Non-sampling error is not related to sampling and may occur for various reasons during the collection and processing of data. To the maximum extent possible, these errors are minimized through careful design of the survey questionnaire, verification of the survey data, and follow-up with non-respondents when needed to maximize response rates. Non-sampling error includes coverage error, data response error, non-response error and processing error.

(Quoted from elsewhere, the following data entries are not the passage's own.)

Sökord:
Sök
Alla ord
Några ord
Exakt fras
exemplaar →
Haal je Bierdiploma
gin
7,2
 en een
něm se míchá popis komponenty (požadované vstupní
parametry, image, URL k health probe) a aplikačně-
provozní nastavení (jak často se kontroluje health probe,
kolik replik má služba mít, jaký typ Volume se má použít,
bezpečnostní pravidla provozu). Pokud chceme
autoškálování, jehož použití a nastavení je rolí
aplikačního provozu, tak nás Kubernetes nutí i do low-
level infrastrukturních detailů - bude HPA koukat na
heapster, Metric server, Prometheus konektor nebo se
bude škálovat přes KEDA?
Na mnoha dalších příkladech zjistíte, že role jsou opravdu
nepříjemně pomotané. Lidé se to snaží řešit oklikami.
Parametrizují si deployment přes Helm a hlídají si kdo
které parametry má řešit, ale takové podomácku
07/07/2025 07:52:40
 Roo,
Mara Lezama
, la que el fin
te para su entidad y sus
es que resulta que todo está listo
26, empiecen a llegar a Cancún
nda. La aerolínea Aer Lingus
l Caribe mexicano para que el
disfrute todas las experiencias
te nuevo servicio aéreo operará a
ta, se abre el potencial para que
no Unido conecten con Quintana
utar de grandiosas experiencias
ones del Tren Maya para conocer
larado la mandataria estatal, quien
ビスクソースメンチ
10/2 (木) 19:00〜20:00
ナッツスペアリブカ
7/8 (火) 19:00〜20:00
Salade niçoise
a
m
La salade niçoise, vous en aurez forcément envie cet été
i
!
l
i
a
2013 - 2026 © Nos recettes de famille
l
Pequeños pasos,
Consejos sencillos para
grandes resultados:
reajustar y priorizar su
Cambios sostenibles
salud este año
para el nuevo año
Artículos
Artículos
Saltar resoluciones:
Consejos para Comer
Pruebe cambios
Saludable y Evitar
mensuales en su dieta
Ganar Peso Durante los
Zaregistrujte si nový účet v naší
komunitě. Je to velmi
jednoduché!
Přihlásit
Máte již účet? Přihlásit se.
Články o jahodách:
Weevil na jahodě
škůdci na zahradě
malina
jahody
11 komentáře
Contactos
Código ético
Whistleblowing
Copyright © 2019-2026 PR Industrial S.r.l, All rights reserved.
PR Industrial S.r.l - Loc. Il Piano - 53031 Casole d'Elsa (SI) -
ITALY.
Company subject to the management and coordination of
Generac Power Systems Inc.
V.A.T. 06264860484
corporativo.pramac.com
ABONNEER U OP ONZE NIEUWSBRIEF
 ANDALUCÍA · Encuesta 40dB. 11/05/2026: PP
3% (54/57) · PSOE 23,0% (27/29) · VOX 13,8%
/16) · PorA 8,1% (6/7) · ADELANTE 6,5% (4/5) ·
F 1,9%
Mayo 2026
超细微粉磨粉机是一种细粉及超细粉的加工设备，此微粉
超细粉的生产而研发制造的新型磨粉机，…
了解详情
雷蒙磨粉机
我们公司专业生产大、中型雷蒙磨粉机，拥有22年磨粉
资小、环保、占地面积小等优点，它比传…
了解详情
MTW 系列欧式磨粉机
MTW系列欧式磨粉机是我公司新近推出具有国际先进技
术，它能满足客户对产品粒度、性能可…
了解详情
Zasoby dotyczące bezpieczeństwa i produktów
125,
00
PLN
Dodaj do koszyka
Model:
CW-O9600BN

Coverage errors consist of omissions, erroneous inclusions, duplications and misclassification of units in the survey frame. The Business Register (BR) is the common frame for all surveys using the IBSP model. The BR is a data service centre updated through a number of sources including administrative data files, feedback received from conducting Statistics Canada business surveys, and profiling activities including direct contact with companies to obtain information about their operations and Internet research findings. Using the BR helps ensure quality, while avoiding overlap between surveys and minimizing response burden to the greatest extent possible.
A registry of elevators within Ontario and Quebec is provided annually to Statistics Canada by the Ontario Ministry of Agriculture, Food and Rural Affairs. This registry is used to update company information within the BR. Since relatively few companies make up the majority of the stocks, it is generally believed that any under coverage would be small.
Data response error may be due to questionnaire design, the characteristics of a question, inability or unwillingness of the respondent to provide correct information, misinterpretation of the questions or definitional problems. These errors are controlled through careful questionnaire design and the use of simple concepts and consistency checks.
Non-response error is related to respondents that may refuse to answer, are unable to respond or are too late in reporting. In these cases, data are imputed. This is considered to be the most likely source of error for this survey. When non-response occurs, it is taken into account and the quality of data is reduced based on its importance to the estimate. Efforts are made to obtain as high a response rate as possible while minimizing the response burden. The response rate for this survey is approximately 90%.
Processing error may occur at various stages of processing such as during data entry and tabulation. To the maximum extent possible, these errors are minimized through careful design of the survey questionnaire, verification of the survey data, and follow-up with respondents when needed. Edits are applied to data records during collection to prevent the entry of outliers or inconsistent information by respondents. Data analysis tools within the IBSP permit subject matter analysts to quickly detect apparent anomalies. As such, processing errors are considered to be minimal.